Chremata s’apprêta à se métamorphoser à son tour quand un souffle rougeâtre s’abattit sur elle et l’envoya s’écraser contre une façade sculptée. Des fissures apparurent au-dessus d’elle et dans un cri d’effroi, elle vit se déliter la partie haute de ce qui devait être la tête du Colosse Gris. Les débris et les rochers l’ensevelirent et elle disparut dans un nuage de gravats. Le dragon à l’origine de l’attaque se plaça derrière le pilier de glace. Déployant ses ailes et hurlant de rage, il bondit pour rejoindre Mefiskal dans sa lutte.

— Triskalar… non…

Galanodel vidait inutilement son carquois face à ces adversaires, puis devint livide. Au loin, chevauchée par une personne qui ne pouvait être que l’Exécutrice de l’Empereur, Niaskaia, le troisième des dragons noirs profanateurs de Reamwen, apparut à son tour. Lors d’une manœuvre aérienne au-dessus de la plateforme, Zenyassa sauta de sa monture, et, planant de ses propres ailes, vint atterrir devant Galanodel.

À peine la Draconienne posa le pied sur le sol marbré qu’elle fit usage de sa terrible magie. De la paume de sa main jaillit une boule d’énergie lumineuse dont la déflagration projeta les compagnons aux quatre coins de la place. Yukihina et Ædemor se retrouvèrent sonnés et assistèrent impuissants à la bataille inégale opposant Argyros à Mefiskal et Triskalar. Lorsque Niaskaia se lança elle aussi à l’attaque, le dragon d’argent tenta de se dérober. Il bondit sur les escarpements de la cour inférieure pour s’envoler, mais Triskalar saisit une de ses pattes postérieures dans sa gueule. Mefiskal en profita pour porter un coup de griffe qui lui déchira cruellement son aile droite. Argyros tomba avec force sur le sol, incapable de s’échapper.
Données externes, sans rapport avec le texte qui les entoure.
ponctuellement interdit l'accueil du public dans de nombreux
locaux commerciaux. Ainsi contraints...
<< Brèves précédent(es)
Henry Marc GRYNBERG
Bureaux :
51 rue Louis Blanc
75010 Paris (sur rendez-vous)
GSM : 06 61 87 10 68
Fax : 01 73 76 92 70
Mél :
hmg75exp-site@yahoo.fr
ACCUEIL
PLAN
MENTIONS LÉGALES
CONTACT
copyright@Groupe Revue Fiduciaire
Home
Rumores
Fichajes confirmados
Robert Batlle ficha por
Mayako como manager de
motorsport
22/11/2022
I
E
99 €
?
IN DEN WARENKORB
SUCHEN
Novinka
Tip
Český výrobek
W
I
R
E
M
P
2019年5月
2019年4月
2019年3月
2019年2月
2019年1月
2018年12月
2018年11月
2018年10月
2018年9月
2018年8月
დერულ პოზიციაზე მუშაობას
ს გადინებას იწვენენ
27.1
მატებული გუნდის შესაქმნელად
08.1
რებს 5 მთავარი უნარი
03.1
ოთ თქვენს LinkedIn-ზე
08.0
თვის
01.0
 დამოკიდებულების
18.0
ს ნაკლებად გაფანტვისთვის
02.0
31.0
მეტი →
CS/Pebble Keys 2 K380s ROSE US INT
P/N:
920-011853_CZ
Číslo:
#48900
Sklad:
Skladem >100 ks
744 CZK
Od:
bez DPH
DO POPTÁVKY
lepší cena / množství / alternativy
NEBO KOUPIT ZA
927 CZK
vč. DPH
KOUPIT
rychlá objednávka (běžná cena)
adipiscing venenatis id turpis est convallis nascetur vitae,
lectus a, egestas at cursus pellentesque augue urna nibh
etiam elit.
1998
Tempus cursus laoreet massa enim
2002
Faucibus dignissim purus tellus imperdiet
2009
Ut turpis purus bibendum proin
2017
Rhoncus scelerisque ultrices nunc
Les trois dragons noirs se placèrent alors de concert sur les parois. Ils dominaient leur proie et n’attendaient qu’un signal pour frapper.

— Que de difficultés pour vous rattraper, n’est-ce pas ? lança Zenyassa.

— Comment… comment avez-vous pu nous retrouver ? demanda Ædemor incrédule.

— Notre amie commune aux écailles rouges m’a bien aidée, continua la Draconienne. Elle a cru pouvoir négocier votre position contre ses œufs… L’Empereur n’était pas du même avis.

Ædemor serra les dents de dégoût quant à la révélation de cet odieux chantage. La dragonne de feu avait été trahie elle aussi.

Zenyassa regarda ses adversaires en mauvaise posture. Voyant Galanodel la viser d’une flèche, elle ajouta d’un ton tranquille :

— Un mot, un geste et votre père meurt. Déposez vos armes, si vous tenez à sa vie et à la vôtre. Quant à vous, la moinesse, ne tentez rien avec vos poings, ou vous je vous réserve un sort pire encore.

Les trois compagnons se regardèrent et laissèrent tomber leurs armes à terre.